Virginia officials approved a $207 billion [1] two-year spending plan in June 2026 that introduces a first-of-its-kind energy tax on data centers.

The legislation seeks to balance the rapid growth of artificial intelligence infrastructure with the state's energy stability and resident affordability. As AI data centers increase power consumption, the tax is designed to ensure the tech industry contributes to the costs of maintaining the electrical grid.

Governor Abigail Spanberger (D-VA) said she is emphasizing an affordability agenda while discussing the budget amendments. The spending plan was finalized amid a high-pressure timeline, with lawmakers approving the measures one day [2] before a potential government shutdown.

Other reports indicate the budget was approved with less than 48 hours [3] remaining before the start of Virginia's new fiscal year. This narrow window ended a months-long impasse within the General Assembly regarding how to fund the state's priorities ahead of the 2026 midterm elections.

Spanberger said the energy tax addresses the specific crisis created by the energy-intensive nature of modern data centers. By targeting these facilities, the administration aims to prevent rising energy costs from being passed on to average Virginia consumers.

The budget total of $207 billion [1] covers a wide range of state services, and infrastructure projects. The timing of the approval varied across reports, with some citing June 22 and others citing June 29, 2026, as the final date of passage.
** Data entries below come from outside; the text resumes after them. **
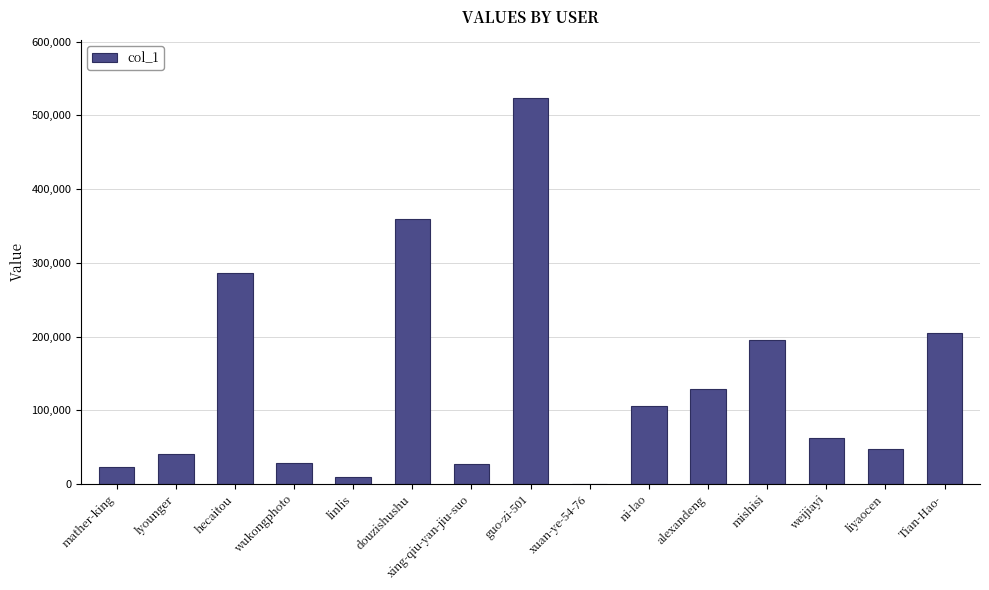

Approximately how many times larger is the value at hecaitou compared to lyounger?

6.9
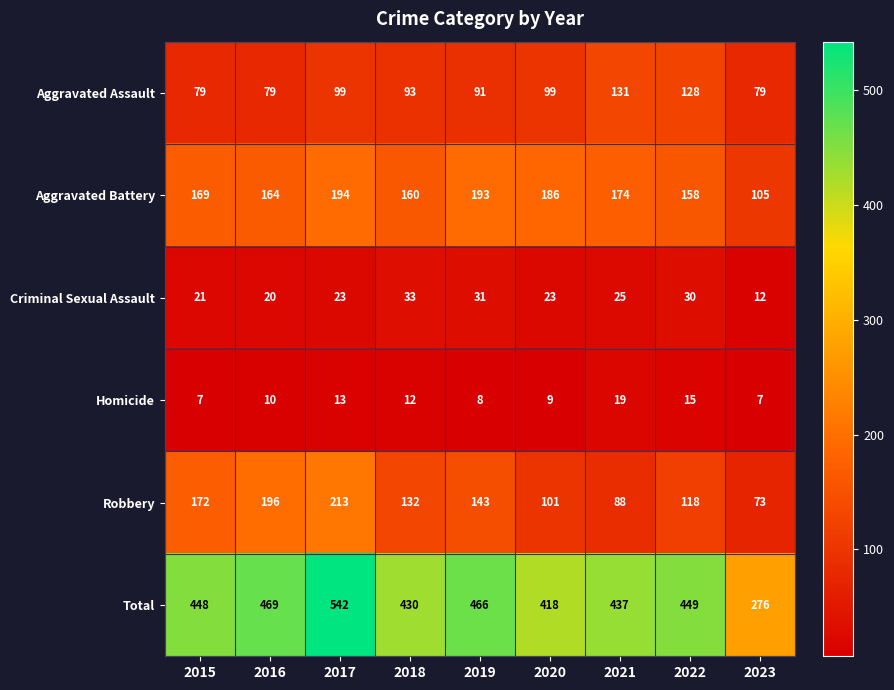

True or false: Homicide has a value of 10 at 2016.

True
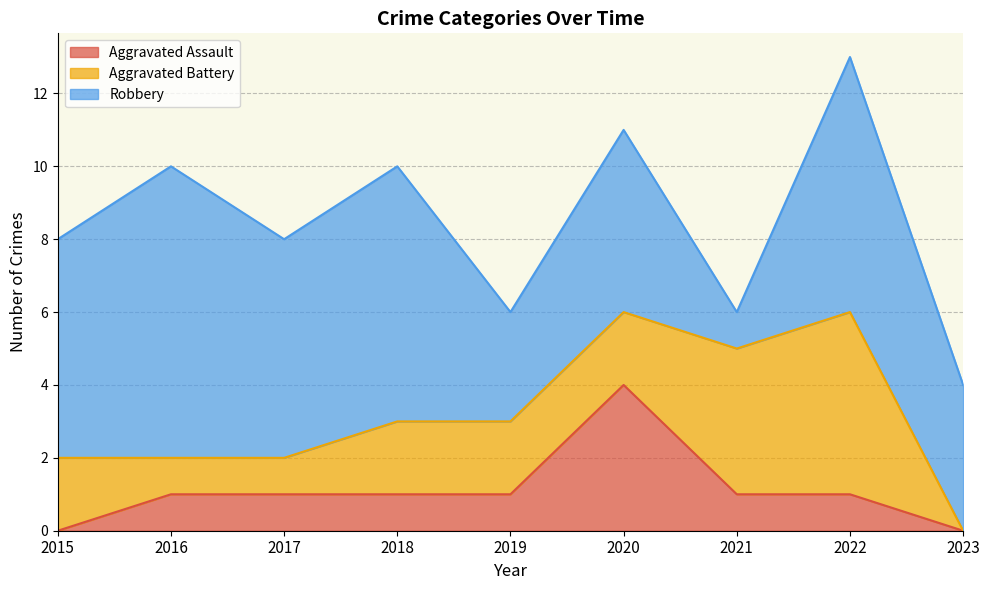

What is the difference between the highest and lowest values at 2020?

3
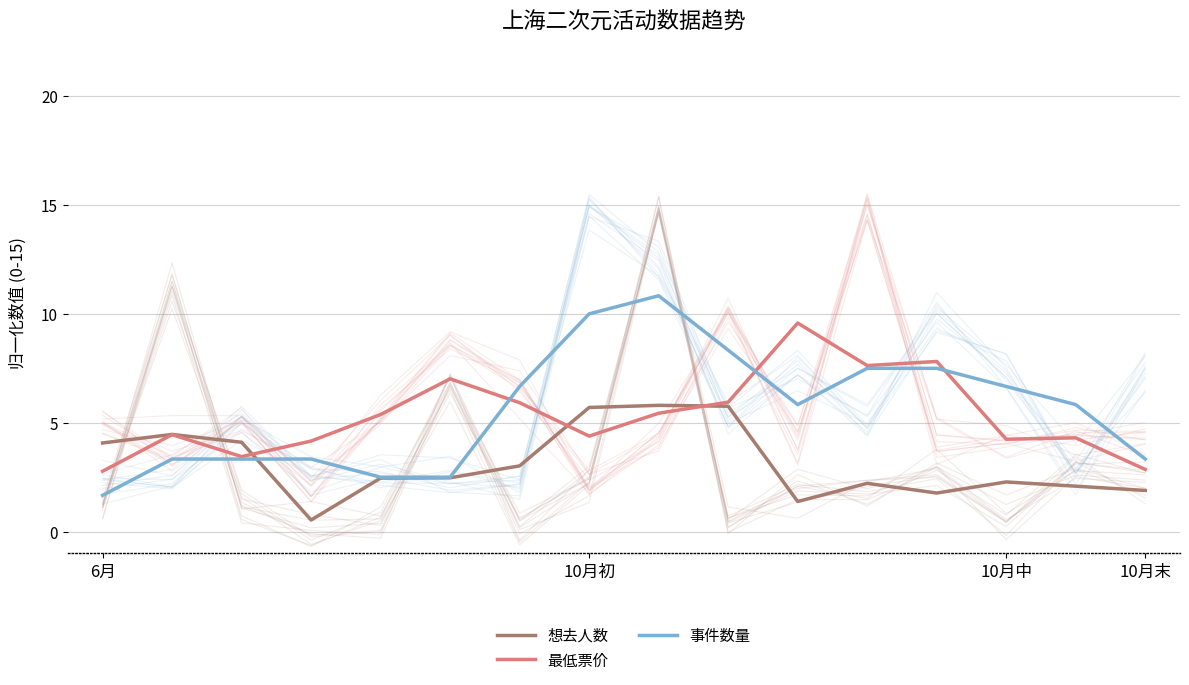

At how many categories does at least one series exceed 3?

16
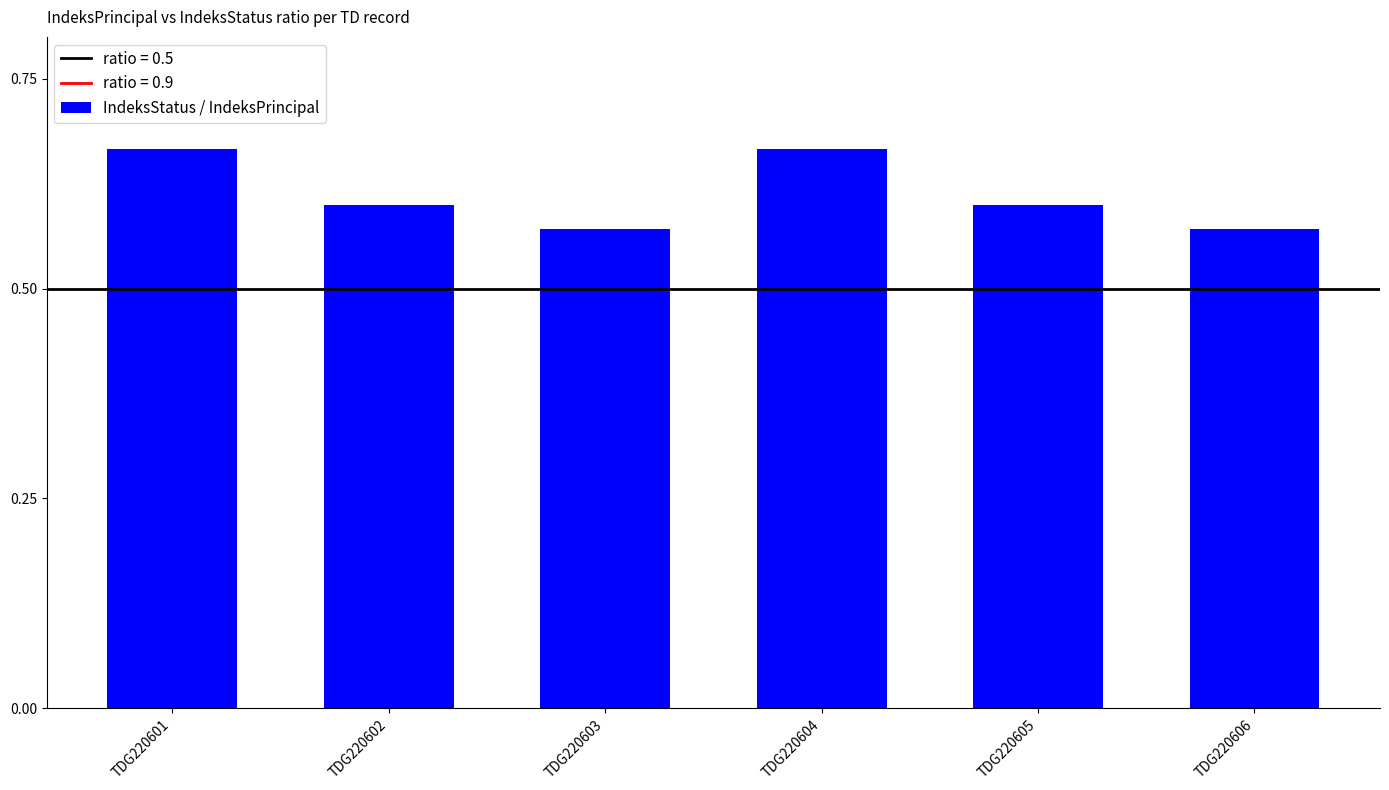

Is it true that the value at TDG220602 is 0.2?

False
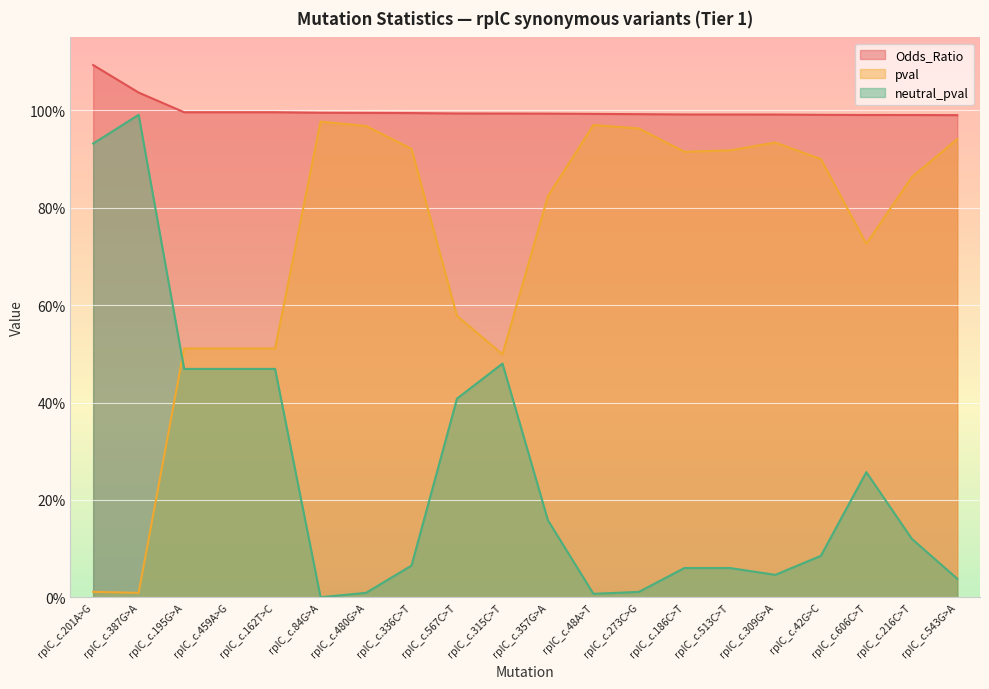

Which label corresponds to the smallest value in the chart?

rplC_c.84G>A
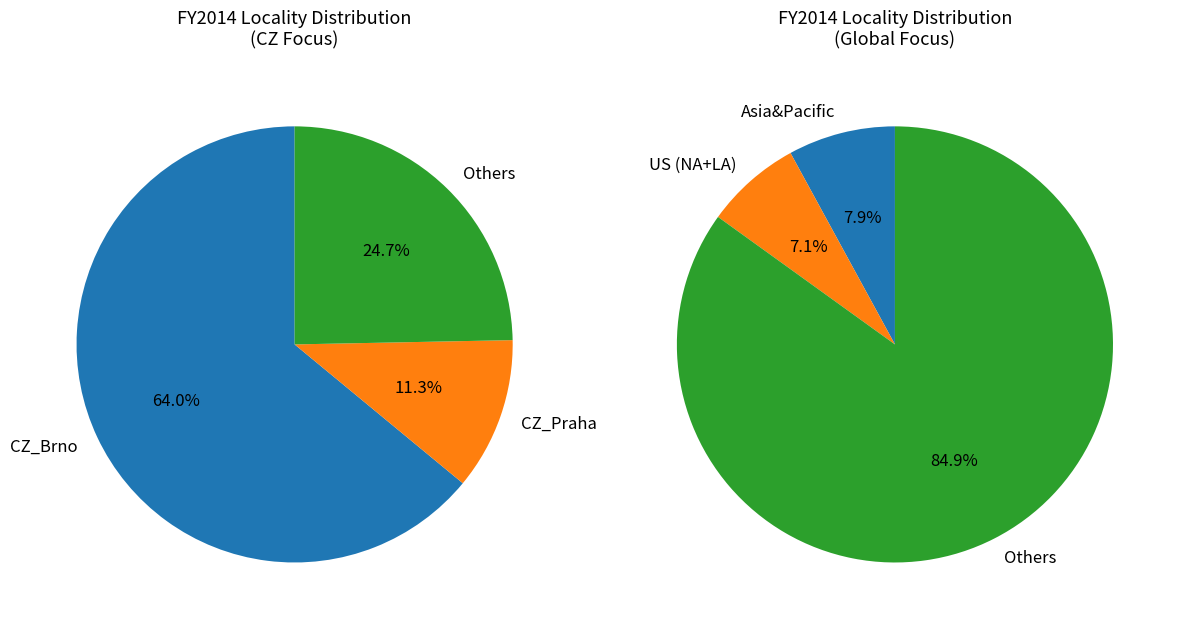

What is the largest slice in the pie chart?

CZ_Brno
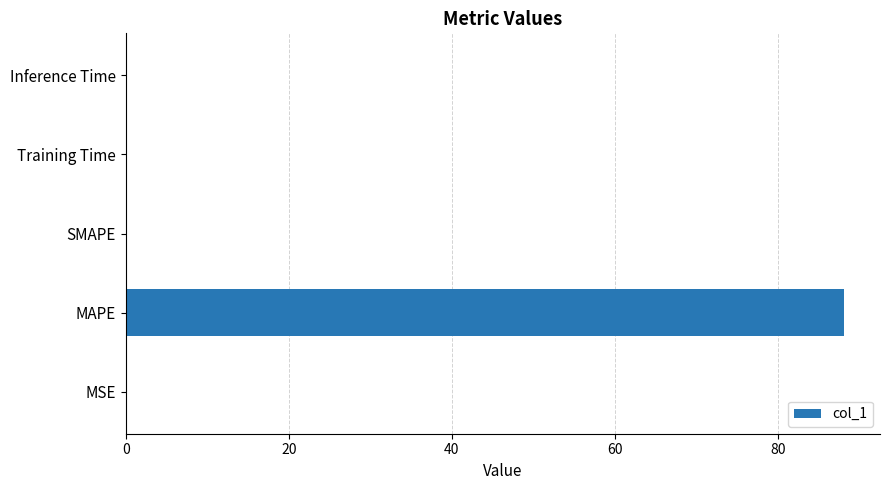

Which category has the highest value across all series?

MAPE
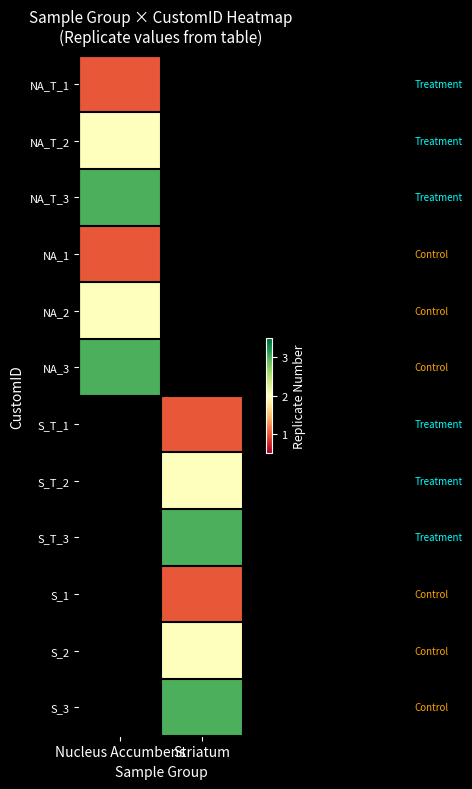

Which has a higher value, Nucleus Accumbens or Striatum?

Striatum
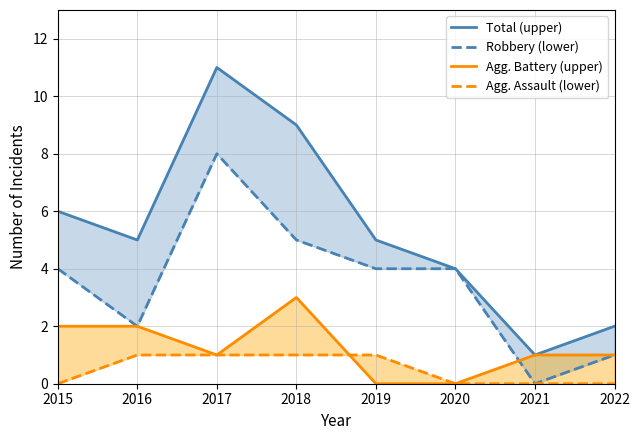

List the labels in order of Agg. Battery (upper) value, largest first.

2018, 2015, 2016, 2017, 2021, 2022, 2019, 2020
Virginia officials approved a $207 billion two-year spending plan

Virginia's decision to tax data center energy marks a significant shift in how states manage the infrastructure requirements of the AI boom. By shifting the financial burden of grid upgrades from taxpayers to the companies driving the demand, Virginia is creating a potential blueprint for other states facing similar energy crises as the tech industry expands.